**WRITTEN TASK**
Copy out the data so that nothing differs from the original.

**DATA RECORDS**
——
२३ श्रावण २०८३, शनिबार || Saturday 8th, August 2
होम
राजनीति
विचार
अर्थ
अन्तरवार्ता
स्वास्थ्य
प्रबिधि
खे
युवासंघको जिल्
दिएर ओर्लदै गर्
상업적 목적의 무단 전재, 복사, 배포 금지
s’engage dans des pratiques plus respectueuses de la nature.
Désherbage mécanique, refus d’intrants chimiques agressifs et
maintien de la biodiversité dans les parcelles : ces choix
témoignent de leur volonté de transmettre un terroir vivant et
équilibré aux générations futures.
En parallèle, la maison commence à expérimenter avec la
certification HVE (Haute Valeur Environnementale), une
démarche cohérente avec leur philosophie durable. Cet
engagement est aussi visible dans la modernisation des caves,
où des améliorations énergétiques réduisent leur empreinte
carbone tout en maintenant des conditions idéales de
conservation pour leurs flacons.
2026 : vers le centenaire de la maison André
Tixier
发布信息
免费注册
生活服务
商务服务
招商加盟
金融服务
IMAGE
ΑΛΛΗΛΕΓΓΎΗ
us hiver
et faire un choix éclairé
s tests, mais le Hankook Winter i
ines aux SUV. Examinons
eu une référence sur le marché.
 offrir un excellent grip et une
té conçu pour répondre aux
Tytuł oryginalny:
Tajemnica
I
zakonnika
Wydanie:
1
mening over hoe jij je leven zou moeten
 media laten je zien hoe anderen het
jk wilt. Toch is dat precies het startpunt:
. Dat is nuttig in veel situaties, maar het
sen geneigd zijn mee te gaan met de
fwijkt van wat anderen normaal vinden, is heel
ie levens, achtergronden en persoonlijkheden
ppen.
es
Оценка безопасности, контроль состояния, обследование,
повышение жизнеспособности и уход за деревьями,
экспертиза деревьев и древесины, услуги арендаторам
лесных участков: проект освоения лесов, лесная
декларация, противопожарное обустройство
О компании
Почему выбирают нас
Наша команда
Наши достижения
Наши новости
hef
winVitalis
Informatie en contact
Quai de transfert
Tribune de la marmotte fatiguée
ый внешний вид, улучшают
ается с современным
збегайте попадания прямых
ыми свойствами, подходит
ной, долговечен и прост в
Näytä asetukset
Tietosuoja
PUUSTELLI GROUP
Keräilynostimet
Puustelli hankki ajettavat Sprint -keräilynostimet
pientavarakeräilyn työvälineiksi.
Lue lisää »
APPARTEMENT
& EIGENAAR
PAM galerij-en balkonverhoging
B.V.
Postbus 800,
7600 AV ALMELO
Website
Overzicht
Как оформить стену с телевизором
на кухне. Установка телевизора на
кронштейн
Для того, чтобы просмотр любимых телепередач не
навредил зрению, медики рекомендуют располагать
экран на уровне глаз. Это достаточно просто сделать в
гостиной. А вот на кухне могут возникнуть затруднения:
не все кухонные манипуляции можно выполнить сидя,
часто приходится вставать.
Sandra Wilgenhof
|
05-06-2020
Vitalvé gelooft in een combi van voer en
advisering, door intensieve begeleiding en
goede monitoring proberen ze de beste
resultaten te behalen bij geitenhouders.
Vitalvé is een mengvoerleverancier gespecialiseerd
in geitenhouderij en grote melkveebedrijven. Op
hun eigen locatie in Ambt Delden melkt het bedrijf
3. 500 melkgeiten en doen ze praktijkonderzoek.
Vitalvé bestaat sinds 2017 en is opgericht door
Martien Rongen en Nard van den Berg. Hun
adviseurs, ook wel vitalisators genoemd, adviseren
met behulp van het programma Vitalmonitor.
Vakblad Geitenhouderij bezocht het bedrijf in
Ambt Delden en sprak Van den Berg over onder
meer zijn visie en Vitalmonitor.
——
**EXERCISE OUTPUT**
२३ श्रावण २०८३, शनिबार || Saturday 8th, August 2
होम
राजनीति
विचार
अर्थ
अन्तरवार्ता
स्वास्थ्य
प्रबिधि
खे
युवासंघको जिल्
दिएर ओर्लदै गर्
상업적 목적의 무단 전재, 복사, 배포 금지
s’engage dans des pratiques plus respectueuses de la nature.
Désherbage mécanique, refus d’intrants chimiques agressifs et
maintien de la biodiversité dans les parcelles : ces choix
témoignent de leur volonté de transmettre un terroir vivant et
équilibré aux générations futures.
En parallèle, la maison commence à expérimenter avec la
certification HVE (Haute Valeur Environnementale), une
démarche cohérente avec leur philosophie durable. Cet
engagement est aussi visible dans la modernisation des caves,
où des améliorations énergétiques réduisent leur empreinte
carbone tout en maintenant des conditions idéales de
conservation pour leurs flacons.
2026 : vers le centenaire de la maison André
Tixier
发布信息
免费注册
生活服务
商务服务
招商加盟
金融服务
IMAGE
ΑΛΛΗΛΕΓΓΎΗ
us hiver
et faire un choix éclairé
s tests, mais le Hankook Winter i
ines aux SUV. Examinons
eu une référence sur le marché.
 offrir un excellent grip et une
té conçu pour répondre aux
Tytuł oryginalny:
Tajemnica
I
zakonnika
Wydanie:
1
mening over hoe jij je leven zou moeten
 media laten je zien hoe anderen het
jk wilt. Toch is dat precies het startpunt:
. Dat is nuttig in veel situaties, maar het
sen geneigd zijn mee te gaan met de
fwijkt van wat anderen normaal vinden, is heel
ie levens, achtergronden en persoonlijkheden
ppen.
es
Оценка безопасности, контроль состояния, обследование,
повышение жизнеспособности и уход за деревьями,
экспертиза деревьев и древесины, услуги арендаторам
лесных участков: проект освоения лесов, лесная
декларация, противопожарное обустройство
О компании
Почему выбирают нас
Наша команда
Наши достижения
Наши новости
hef
winVitalis
Informatie en contact
Quai de transfert
Tribune de la marmotte fatiguée
ый внешний вид, улучшают
ается с современным
збегайте попадания прямых
ыми свойствами, подходит
ной, долговечен и прост в
Näytä asetukset
Tietosuoja
PUUSTELLI GROUP
Keräilynostimet
Puustelli hankki ajettavat Sprint -keräilynostimet
pientavarakeräilyn työvälineiksi.
Lue lisää »
APPARTEMENT
& EIGENAAR
PAM galerij-en balkonverhoging
B.V.
Postbus 800,
7600 AV ALMELO
Website
Overzicht
Как оформить стену с телевизором
на кухне. Установка телевизора на
кронштейн
Для того, чтобы просмотр любимых телепередач не
навредил зрению, медики рекомендуют располагать
экран на уровне глаз. Это достаточно просто сделать в
гостиной. А вот на кухне могут возникнуть затруднения:
не все кухонные манипуляции можно выполнить сидя,
часто приходится вставать.
Sandra Wilgenhof
|
05-06-2020
Vitalvé gelooft in een combi van voer en
advisering, door intensieve begeleiding en
goede monitoring proberen ze de beste
resultaten te behalen bij geitenhouders.
Vitalvé is een mengvoerleverancier gespecialiseerd
in geitenhouderij en grote melkveebedrijven. Op
hun eigen locatie in Ambt Delden melkt het bedrijf
3. 500 melkgeiten en doen ze praktijkonderzoek.
Vitalvé bestaat sinds 2017 en is opgericht door
Martien Rongen en Nard van den Berg. Hun
adviseurs, ook wel vitalisators genoemd, adviseren
met behulp van het programma Vitalmonitor.
Vakblad Geitenhouderij bezocht het bedrijf in
Ambt Delden en sprak Van den Berg over onder
meer zijn visie en Vitalmonitor.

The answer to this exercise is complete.